[[ Exercise data, beginning ]]

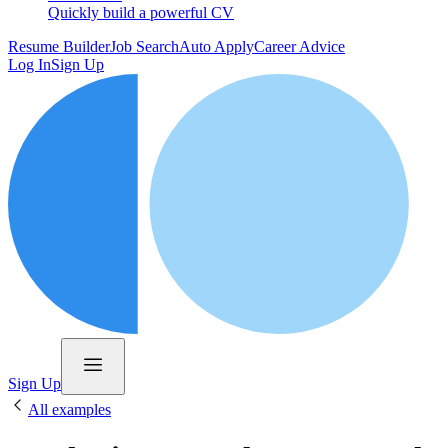
Quickly build a powerful CV
Resume Builder
Job Search
Auto Apply
Career Advice
Log In
Sign Up
Sign Up
All examples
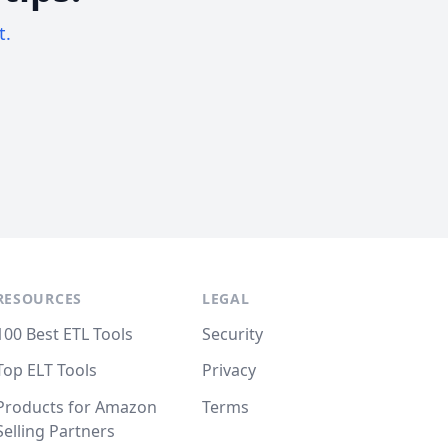
t.
RESOURCES
LEGAL
100 Best ETL Tools
Security
Top ELT Tools
Privacy
Products for Amazon
Terms
Selling Partners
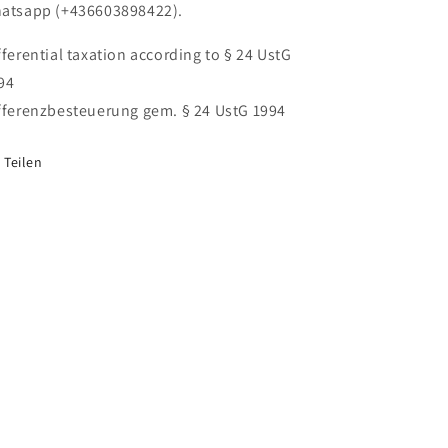
atsapp (+436603898422).
fferential taxation according to § 24 UstG
94
fferenzbesteuerung gem. § 24 UstG 1994
Teilen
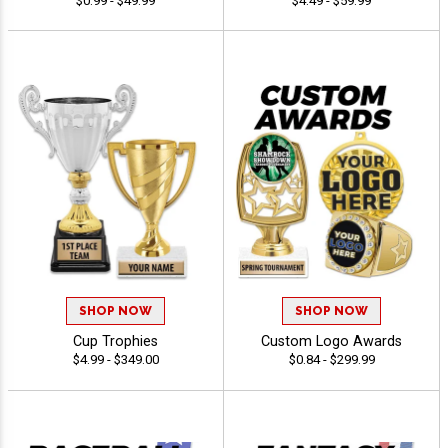
$0.99 - $49.99
$4.49 - $59.99
SHOP NOW
SHOP NOW
Cup Trophies
Custom Logo Awards
$4.99 - $349.00
$0.84 - $299.99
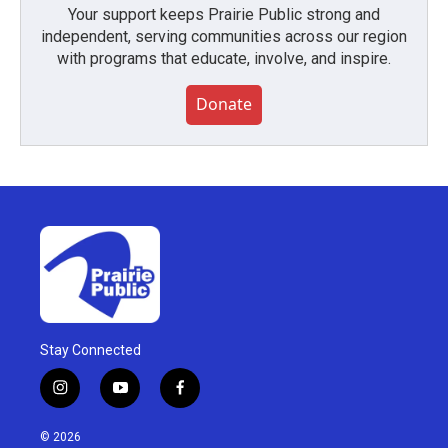
Your support keeps Prairie Public strong and
independent, serving communities across our region
with programs that educate, involve, and inspire.
Donate
Stay Connected
i
y
f
n
o
a
s
u
c
© 2026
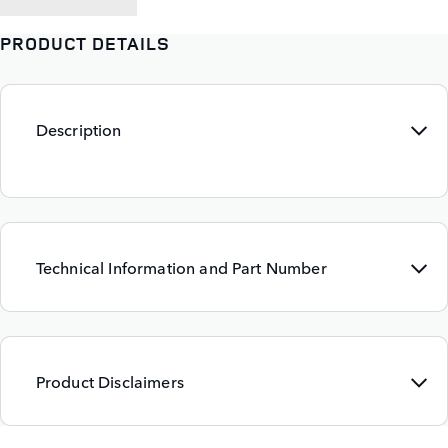
PRODUCT DETAILS
Description
Technical Information and Part Number
Product Disclaimers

[[ Exercise data, end ]]

◆ Instructions to follow
The records above must be returned exactly, with each picture omitted.

◆ Your solution
Quickly build a powerful CV
Resume Builder
Job Search
Auto Apply
Career Advice
Log In
Sign Up
Sign Up
All examples
t.
RESOURCES
LEGAL
100 Best ETL Tools
Security
Top ELT Tools
Privacy
Products for Amazon
Terms
Selling Partners
atsapp (+436603898422).
fferential taxation according to § 24 UstG
94
fferenzbesteuerung gem. § 24 UstG 1994
Teilen
$0.99 - $49.99
$4.49 - $59.99
SHOP NOW
SHOP NOW
Cup Trophies
Custom Logo Awards
$4.99 - $349.00
$0.84 - $299.99
Your support keeps Prairie Public strong and
independent, serving communities across our region
with programs that educate, involve, and inspire.
Donate
Stay Connected
i
y
f
n
o
a
s
u
c
© 2026
PRODUCT DETAILS
Description
Technical Information and Part Number
Product Disclaimers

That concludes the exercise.